▸ Tareas del ejercicio:
1. Resume en dos oraciones el texto sobre la destrucción que dejó la guerra.
2. Indica cuántas líneas del listado contienen la cadena "imagery". Distingue entre mayúsculas y minúsculas.

▸ Texto proporcionado:
La destrucción y devastación que produjo el conflicto liquidó vidas, arrasó ciudades y desapareció naciones, pero también lapidó símbolos, aniquiló instituciones y eliminó entidades que representaban el yugo y la opresión. La catástrofe era, ciertamente, un acto manumisor, purificador y catártico con el que, tras la negación de lo ocurrido, el escenario quedaba impoluto y desnudo, visionando el paraíso donde concebir la utopía modernizante en la línea de progreso que direccionaba una humanidad unificada, bajo el principio de razón universal, a la creación de una naturaleza artificial de orden absoluto y frente a la cual Hans Jaffé, al recordar el manifiesto fundacional de De Stijl (citado por Subirats, 1986), apunta que "los artistas actuales de todo el mundo, impulsados por una y la misma conciencia, han participado en la esfera espiritual de la guerra mundial contra el predominio del individualismo".

▸ Listado en bruto:
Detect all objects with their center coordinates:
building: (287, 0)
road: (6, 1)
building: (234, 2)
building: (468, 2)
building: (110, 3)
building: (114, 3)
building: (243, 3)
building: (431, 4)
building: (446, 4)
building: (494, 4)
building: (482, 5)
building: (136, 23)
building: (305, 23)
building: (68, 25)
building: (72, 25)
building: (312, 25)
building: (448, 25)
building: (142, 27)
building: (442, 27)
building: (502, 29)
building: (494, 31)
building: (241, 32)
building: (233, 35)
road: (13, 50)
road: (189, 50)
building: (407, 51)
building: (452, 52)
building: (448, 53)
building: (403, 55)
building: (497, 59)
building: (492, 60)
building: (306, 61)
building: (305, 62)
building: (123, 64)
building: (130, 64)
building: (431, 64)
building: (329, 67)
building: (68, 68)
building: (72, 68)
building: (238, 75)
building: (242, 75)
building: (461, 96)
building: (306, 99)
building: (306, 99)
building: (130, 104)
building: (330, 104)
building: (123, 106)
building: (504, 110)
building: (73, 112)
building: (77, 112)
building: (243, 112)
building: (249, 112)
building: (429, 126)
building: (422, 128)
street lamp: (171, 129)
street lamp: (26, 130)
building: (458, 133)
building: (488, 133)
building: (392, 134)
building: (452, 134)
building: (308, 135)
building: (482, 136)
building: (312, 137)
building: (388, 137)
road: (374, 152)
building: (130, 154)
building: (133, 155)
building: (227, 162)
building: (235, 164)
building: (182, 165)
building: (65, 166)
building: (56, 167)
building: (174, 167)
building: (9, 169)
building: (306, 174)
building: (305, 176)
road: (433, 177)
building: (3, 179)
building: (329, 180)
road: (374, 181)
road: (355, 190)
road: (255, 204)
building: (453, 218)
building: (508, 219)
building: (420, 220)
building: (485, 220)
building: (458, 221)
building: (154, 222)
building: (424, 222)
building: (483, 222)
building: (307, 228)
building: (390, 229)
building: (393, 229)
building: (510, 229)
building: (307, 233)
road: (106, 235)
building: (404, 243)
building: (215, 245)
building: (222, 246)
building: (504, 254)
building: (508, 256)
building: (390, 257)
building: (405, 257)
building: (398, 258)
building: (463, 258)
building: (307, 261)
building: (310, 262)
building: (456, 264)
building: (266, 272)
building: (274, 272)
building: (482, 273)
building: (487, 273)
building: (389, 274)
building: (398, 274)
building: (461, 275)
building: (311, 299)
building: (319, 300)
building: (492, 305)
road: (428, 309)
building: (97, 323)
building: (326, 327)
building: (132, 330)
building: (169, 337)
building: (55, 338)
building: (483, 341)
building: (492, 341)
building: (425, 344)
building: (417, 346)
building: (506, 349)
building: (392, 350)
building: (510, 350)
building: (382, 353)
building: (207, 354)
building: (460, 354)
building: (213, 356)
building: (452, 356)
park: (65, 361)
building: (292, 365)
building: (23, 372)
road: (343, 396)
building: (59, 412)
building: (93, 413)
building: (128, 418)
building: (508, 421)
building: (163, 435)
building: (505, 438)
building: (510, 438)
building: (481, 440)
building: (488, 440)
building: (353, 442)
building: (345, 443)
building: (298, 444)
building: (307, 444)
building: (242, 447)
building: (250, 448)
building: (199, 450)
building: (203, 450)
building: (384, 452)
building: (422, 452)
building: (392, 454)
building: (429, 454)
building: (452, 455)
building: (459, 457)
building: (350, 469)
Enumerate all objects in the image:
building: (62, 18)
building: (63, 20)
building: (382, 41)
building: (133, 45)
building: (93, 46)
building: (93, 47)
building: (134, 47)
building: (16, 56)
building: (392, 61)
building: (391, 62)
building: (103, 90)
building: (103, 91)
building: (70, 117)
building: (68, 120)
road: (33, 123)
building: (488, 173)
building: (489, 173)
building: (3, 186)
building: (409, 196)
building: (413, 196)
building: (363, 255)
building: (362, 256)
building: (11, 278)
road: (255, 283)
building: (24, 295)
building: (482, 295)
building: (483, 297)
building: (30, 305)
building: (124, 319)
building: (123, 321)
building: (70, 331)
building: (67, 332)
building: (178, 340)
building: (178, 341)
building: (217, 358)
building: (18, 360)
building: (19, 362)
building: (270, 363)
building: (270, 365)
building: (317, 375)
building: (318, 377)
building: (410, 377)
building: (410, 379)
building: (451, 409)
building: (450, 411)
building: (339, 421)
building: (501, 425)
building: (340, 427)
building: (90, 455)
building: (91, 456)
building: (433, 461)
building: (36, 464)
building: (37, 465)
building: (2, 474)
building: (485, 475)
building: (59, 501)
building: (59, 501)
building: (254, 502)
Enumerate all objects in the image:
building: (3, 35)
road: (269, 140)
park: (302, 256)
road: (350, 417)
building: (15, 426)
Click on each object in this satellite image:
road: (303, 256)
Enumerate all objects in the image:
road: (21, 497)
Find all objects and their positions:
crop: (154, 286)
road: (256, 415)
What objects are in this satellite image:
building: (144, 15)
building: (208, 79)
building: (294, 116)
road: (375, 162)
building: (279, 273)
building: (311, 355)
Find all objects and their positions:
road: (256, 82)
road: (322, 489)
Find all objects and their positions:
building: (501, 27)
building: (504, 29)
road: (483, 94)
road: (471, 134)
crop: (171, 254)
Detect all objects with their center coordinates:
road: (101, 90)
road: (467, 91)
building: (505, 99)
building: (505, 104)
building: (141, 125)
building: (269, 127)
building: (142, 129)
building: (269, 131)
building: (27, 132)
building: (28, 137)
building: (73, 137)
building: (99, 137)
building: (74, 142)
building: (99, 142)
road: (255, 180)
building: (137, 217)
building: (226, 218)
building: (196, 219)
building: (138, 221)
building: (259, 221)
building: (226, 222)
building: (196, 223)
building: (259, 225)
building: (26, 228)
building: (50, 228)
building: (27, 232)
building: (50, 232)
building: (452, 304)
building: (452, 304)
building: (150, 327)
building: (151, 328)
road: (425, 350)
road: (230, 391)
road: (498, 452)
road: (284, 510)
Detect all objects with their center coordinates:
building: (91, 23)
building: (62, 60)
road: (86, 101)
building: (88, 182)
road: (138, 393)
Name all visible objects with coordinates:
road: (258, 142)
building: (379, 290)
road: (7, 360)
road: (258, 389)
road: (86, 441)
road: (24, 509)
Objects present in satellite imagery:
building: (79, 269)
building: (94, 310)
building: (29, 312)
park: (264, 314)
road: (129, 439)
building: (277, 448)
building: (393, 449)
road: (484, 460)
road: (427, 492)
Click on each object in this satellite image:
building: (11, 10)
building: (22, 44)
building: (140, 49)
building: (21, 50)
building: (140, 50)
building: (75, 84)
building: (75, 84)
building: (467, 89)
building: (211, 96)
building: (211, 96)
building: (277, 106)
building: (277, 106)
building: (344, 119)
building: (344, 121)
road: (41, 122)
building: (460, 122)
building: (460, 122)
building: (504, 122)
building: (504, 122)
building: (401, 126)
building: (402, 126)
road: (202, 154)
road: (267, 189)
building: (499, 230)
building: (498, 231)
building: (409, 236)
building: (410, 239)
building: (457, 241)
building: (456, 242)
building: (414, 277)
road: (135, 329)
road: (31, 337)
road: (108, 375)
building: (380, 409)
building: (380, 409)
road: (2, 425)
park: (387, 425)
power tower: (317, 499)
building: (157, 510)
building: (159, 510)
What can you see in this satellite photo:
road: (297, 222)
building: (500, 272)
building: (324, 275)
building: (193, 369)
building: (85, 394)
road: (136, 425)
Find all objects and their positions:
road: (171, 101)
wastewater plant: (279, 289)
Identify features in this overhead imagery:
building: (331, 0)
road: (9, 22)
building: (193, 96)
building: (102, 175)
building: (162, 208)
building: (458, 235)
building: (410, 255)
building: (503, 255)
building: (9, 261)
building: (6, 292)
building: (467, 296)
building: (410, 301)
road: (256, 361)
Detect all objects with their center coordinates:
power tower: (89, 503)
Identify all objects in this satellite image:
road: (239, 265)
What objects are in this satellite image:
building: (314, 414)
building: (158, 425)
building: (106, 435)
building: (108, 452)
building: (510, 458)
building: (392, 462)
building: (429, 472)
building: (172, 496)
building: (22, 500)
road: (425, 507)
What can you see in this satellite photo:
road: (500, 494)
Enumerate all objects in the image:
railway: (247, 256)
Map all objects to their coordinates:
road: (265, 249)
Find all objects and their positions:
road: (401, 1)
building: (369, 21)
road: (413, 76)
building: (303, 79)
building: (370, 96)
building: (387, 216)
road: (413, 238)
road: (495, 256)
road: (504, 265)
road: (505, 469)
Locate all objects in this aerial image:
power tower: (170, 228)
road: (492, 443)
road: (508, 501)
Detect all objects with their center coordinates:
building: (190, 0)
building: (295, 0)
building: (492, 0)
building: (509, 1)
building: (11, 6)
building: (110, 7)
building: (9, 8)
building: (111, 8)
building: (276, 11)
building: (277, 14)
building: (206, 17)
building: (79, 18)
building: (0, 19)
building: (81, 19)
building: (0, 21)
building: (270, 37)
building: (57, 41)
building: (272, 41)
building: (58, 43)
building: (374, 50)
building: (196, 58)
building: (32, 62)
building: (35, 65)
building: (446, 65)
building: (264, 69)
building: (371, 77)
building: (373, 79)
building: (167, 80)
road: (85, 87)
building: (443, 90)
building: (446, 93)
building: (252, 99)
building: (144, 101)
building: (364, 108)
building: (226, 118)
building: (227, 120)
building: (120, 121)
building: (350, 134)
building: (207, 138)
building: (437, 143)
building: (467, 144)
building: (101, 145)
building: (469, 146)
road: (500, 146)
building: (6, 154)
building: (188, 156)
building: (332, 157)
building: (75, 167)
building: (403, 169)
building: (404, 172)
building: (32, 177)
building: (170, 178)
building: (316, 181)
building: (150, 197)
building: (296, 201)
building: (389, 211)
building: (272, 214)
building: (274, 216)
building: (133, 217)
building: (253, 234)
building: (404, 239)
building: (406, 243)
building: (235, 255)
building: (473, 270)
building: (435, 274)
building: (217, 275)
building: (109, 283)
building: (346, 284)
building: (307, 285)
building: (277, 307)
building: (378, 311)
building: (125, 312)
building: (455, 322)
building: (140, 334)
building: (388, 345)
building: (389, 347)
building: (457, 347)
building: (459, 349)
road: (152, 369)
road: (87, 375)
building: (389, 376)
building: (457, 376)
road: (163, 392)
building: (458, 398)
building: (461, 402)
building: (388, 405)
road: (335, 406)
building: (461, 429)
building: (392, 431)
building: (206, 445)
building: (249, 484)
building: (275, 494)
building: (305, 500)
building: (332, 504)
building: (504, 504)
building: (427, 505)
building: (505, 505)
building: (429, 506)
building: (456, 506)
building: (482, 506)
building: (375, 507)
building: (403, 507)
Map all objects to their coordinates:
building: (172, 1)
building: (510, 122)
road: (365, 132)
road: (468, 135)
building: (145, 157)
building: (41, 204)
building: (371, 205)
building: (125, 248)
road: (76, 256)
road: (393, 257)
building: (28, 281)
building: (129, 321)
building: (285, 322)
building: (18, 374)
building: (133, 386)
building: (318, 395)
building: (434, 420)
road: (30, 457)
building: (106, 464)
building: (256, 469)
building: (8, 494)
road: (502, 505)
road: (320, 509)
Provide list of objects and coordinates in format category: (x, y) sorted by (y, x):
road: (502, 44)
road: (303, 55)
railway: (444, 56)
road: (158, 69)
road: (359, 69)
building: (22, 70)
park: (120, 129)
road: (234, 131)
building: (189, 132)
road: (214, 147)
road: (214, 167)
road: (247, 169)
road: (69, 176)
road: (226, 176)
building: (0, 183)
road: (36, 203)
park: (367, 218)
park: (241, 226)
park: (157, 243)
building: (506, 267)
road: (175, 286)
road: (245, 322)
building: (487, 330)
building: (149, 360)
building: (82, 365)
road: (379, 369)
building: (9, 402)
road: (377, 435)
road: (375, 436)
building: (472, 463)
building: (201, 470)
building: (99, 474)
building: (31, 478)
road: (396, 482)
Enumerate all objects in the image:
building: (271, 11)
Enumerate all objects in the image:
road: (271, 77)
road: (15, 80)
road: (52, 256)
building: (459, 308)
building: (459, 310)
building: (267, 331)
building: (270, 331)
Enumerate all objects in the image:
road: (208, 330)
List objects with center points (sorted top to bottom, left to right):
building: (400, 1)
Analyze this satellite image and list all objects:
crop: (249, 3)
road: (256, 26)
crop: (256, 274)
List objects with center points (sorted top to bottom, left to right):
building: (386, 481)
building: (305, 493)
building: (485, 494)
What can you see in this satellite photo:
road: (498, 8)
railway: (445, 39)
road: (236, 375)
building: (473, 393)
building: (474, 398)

▸ Resultados en orden:
1. La destrucción del conflicto acabó con vidas, ciudades y naciones, pero también con símbolos, instituciones y entidades que representaban el yugo y la opresión. La catástrofe fue un acto liberador y purificador que dejó el escenario limpio para concebir una utopía modernizante de orden absoluto bajo el principio de razón universal, y Hans Jaffé, al recordar el manifiesto fundacional de De Stijl, señala que los artistas participaron en la esfera espiritual de la guerra mundial contra el predominio del individualismo.

2. 2